Including clear, explicit policy or instructions about academic integrity expectations for collaborative work, and recommendations or resources in case of internal issues in a group, will support students in this kind of assessment.
Encouraging learning from assessments
Include required self-reflection or self-assessment components, such as exam wrappers or reflections. Such elements support academic integrity, requiring students to demonstrate that they did the work, especially when completed in-class, and can also foster meta-cognitive processes in which students think about their learning. Individual reflections can be an effective addition to group projects, as a way to learn more about how each group member contributed.
Tools for Assessments
Students are more likely to engage in academic misconduct when they are under pressure, when there is an opportunity, and when they are able to rationalize it. To reduce pressure, consider how your course assessment design may lead to undue pressure, which reduces student wellbeing and may lead students to make poor decisions. Consider implementing course policies that include taking the best “X out of Y assessments” and reducing reliance on very high stakes assessments. See the teaching academic integrity page for information about how to reduce rationalization by being explicit about your expectations of academic integrity and directly teaching what academic integrity means in your disciplinary context.
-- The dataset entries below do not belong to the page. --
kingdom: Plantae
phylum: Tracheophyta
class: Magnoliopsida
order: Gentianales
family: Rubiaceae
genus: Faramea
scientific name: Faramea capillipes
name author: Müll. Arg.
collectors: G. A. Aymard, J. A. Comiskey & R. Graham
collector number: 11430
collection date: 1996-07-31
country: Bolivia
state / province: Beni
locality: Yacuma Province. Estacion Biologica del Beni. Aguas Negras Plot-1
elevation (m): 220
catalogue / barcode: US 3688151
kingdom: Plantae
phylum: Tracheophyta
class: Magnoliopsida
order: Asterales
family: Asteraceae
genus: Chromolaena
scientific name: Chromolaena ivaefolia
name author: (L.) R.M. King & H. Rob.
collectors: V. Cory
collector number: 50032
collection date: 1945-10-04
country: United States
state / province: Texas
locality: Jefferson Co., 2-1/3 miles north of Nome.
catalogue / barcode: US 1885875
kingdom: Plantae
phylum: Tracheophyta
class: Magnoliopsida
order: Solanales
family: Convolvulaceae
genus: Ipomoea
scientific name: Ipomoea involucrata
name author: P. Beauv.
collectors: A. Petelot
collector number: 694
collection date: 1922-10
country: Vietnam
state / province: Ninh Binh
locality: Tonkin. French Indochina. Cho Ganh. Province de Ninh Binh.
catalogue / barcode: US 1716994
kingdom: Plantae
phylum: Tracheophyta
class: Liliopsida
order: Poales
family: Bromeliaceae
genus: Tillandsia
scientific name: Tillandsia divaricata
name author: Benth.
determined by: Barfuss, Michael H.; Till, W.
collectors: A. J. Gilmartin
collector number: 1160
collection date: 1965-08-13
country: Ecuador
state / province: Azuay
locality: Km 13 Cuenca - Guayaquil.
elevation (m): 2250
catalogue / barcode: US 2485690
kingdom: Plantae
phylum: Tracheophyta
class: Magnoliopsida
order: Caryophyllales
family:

Use technology to support assessment integrity when appropriate. Consider different ways of assessing learning that reward integrity.
Resources
Quick tips: Structuring academic integrity into assessments
Integrity Pledge: Some instructors may want to append an integrity pledge to their assessments. See an example from the School of Engineering, Faculty of Applied Science at UBC Okanagan.
References
- 1 Eaton, S. E., Edion, R. I. “Strengthening the research agenda of educational integrity in Canada: A review of the research and call to action.” International Journal of Educational Integrity, (2018) 14(5), 1-21.
- 2 Korn, L., Davidovitch, N. “The profile of academic offenders: Features of students who admit to academic dishonesty.” Medical Science Monitor: International Medical Journal of Experimental and Clinical Research (2016).
- 3 Löfström, E. et al. “Who teaches academic integrity and how do they do it?” Higher Education (2015) 69(3), 435-448.